• [BRIEF]:
Every picture is to be removed, and all the data is to be copied exactly.

• [DATA FOR PROCESSING]:
>>>>>

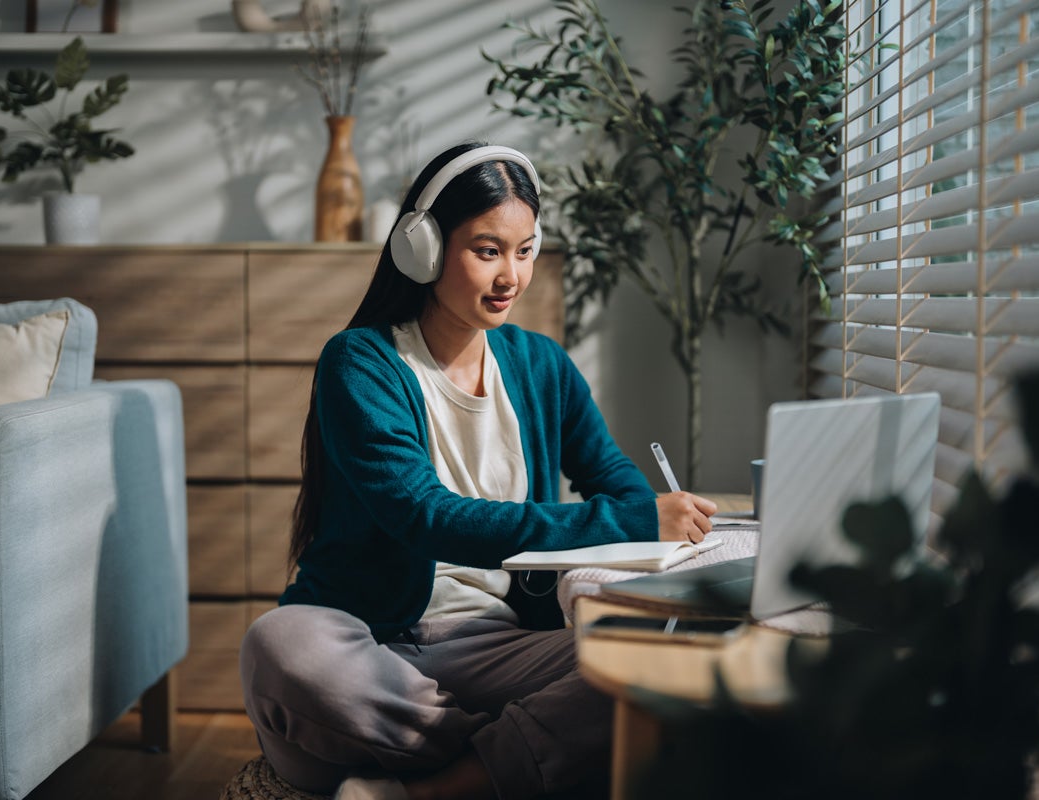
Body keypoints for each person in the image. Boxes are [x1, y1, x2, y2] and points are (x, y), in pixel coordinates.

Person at [239, 142, 717, 800]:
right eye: (488, 250)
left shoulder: (541, 365)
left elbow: (620, 483)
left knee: (673, 652)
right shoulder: (361, 362)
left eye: (524, 251)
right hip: (368, 648)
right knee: (277, 645)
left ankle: (441, 787)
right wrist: (633, 519)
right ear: (423, 249)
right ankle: (518, 754)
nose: (511, 277)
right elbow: (426, 517)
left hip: (501, 647)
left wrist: (639, 516)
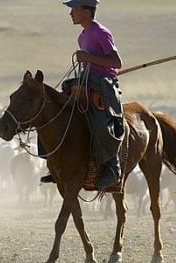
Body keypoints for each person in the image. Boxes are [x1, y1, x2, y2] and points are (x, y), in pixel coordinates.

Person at [40, 0, 124, 190]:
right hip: (85, 81)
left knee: (101, 124)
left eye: (73, 10)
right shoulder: (82, 36)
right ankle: (55, 163)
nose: (70, 14)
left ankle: (113, 168)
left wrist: (88, 58)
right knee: (51, 110)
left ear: (86, 11)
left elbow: (116, 62)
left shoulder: (101, 33)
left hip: (103, 84)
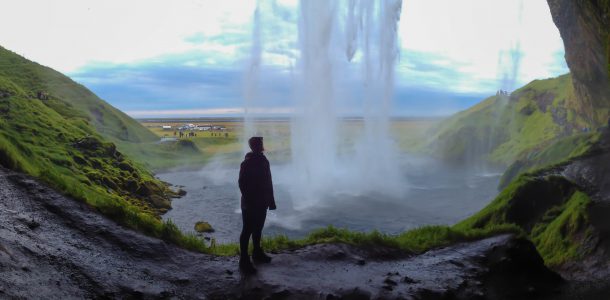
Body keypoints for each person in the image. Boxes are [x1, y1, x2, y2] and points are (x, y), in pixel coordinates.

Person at [238, 136, 277, 274]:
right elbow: (242, 183)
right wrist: (250, 200)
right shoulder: (247, 162)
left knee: (258, 229)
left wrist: (270, 201)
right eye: (260, 143)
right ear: (254, 146)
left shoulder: (263, 160)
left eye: (262, 143)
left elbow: (268, 182)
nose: (262, 145)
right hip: (250, 203)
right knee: (247, 230)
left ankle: (257, 252)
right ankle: (244, 259)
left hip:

<<<<<

• [TASK RESPONSE]:
Body keypoints for each person in the image. Boxes are [x1, y1, x2, y2] and points are (x, y), in pixel coordinates.

Person at [239, 142, 717, 800]:
right eye: (488, 250)
left shoulder: (541, 365)
left elbow: (620, 483)
left knee: (673, 652)
right shoulder: (361, 362)
left eye: (524, 251)
right hip: (368, 648)
right knee: (277, 645)
left ankle: (441, 787)
right wrist: (633, 519)
right ear: (423, 249)
right ankle: (518, 754)
nose: (511, 277)
right elbow: (426, 517)
left hip: (501, 647)
left wrist: (639, 516)
Body keypoints for each person in the image. Boxes are [x1, y1, x2, y2] and points are (x, y), in pixel coordinates.

Person at [40, 0, 124, 190]:
right hip: (85, 81)
left knee: (101, 124)
left eye: (73, 10)
right shoulder: (82, 36)
right ankle: (55, 163)
nose: (70, 14)
left ankle: (113, 168)
left wrist: (88, 58)
right knee: (51, 110)
left ear: (86, 11)
left elbow: (116, 62)
left shoulder: (101, 33)
left hip: (103, 84)
Body keypoints for each person in the image. Boxes are [x1, y1, x2, y2] and points are (x, y), in pixel coordinates.

Person at [238, 136, 277, 274]:
right elbow: (242, 183)
right wrist: (250, 200)
right shoulder: (247, 162)
left knee: (258, 229)
left wrist: (270, 201)
right eye: (260, 143)
right ear: (254, 146)
left shoulder: (263, 160)
left eye: (262, 143)
left elbow: (268, 182)
nose: (262, 145)
right hip: (250, 203)
right knee: (247, 230)
left ankle: (257, 252)
right ankle: (244, 259)
left hip:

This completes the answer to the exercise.